2502 - Design Memory Allocator.

Medium

You are given an integer n representing the size of a 0-indexed memory array. All memory units are initially free.

You have a memory allocator with the following functionalities:

• Allocate a block of size consecutive free memory units and assign it the id mID.

• Free all memory units with the given id mID.

Note that:

• Multiple blocks can be allocated to the same mID.

• You should free all the memory units with mID, even if they were allocated in different blocks.

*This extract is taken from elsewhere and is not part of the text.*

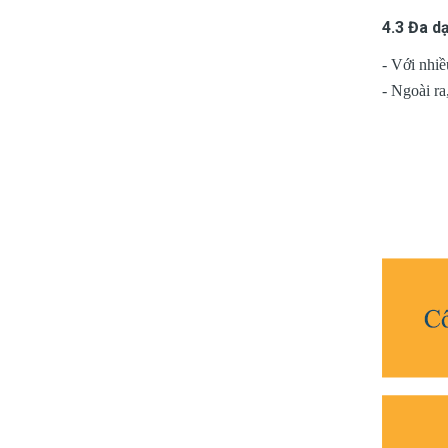
4.3 Đa d
- Với nhiề
- Ngoài ra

Implement the Allocator class:

• Allocator(int n) Initializes an Allocator object with a memory array of size n.

• int allocate(int size, int mID) Find the leftmost block of size consecutive free memory units and allocate it with the id mID. Return the block's first index. If such a block does not exist, return -1.

• int free(int mID) Free all memory units with the id mID. Return the number of memory units you have freed.

Example 1:

Input "Allocator", "allocate", "allocate", "allocate", "free", "allocate", "allocate", "allocate", "free", "allocate", "free" [10, 1, 1, 1, 2, 1, 3, 2, 3, 4, 1, 1, 1, 1, 1, 10, 2, 7]

Output: null, 0, 1, 2, 1, 3, 1, 6, 3, -1, 0

Explanation:

Allocator loc = new Allocator(10); // Initialize a memory array of size 10. All memory units are initially free.

loc.allocate(1, 1); // The leftmost block's first index is 0. The memory array becomes **1** ,\_,\_,\_,\_,\_,\_,\_,\_,\_. We return 0.

loc.allocate(1, 2); // The leftmost block's first index is 1. The memory array becomes 1, **2** ,\_,\_,\_,\_,\_,\_,\_,\_. We return 1.

loc.allocate(1, 3); // The leftmost block's first index is 2. The memory array becomes 1,2, **3** ,\_,\_,\_,\_,\_,\_,\_. We return 2.

loc.free(2); // Free all memory units with mID 2. The memory array becomes 1,\_, 3,\_,\_,\_,\_,\_,\_,\_. We return 1 since there is only 1 unit with mID 2.

loc.allocate(3, 4); // The leftmost block's first index is 3. The memory array becomes 1,\_,3, **4** , **4** , **4** ,\_,\_,\_,\_. We return 3.

loc.allocate(1, 1); // The leftmost block's first index is 1. The memory array becomes 1, **1** ,3,4,4,4,\_,\_,\_,\_. We return 1.

loc.allocate(1, 1); // The leftmost block's first index is 6. The memory array becomes 1,1,3,4,4,4, **1** ,\_,\_,\_. We return 6.

loc.free(1); // Free all memory units with mID 1. The memory array becomes \_,\_,3,4,4,4,\_,\_,\_,\_. We return 3 since there are 3 units with mID 1.

loc.allocate(10, 2); // We can not find any free block with 10 consecutive free memory units, so we return -1.

loc.free(7); // Free all memory units with mID 7. The memory array remains the same since there is no memory unit with mID 7. We return 0.

Constraints:

• 1 <= n, size, mID <= 1000

• At most 1000 calls will be made to allocate and free.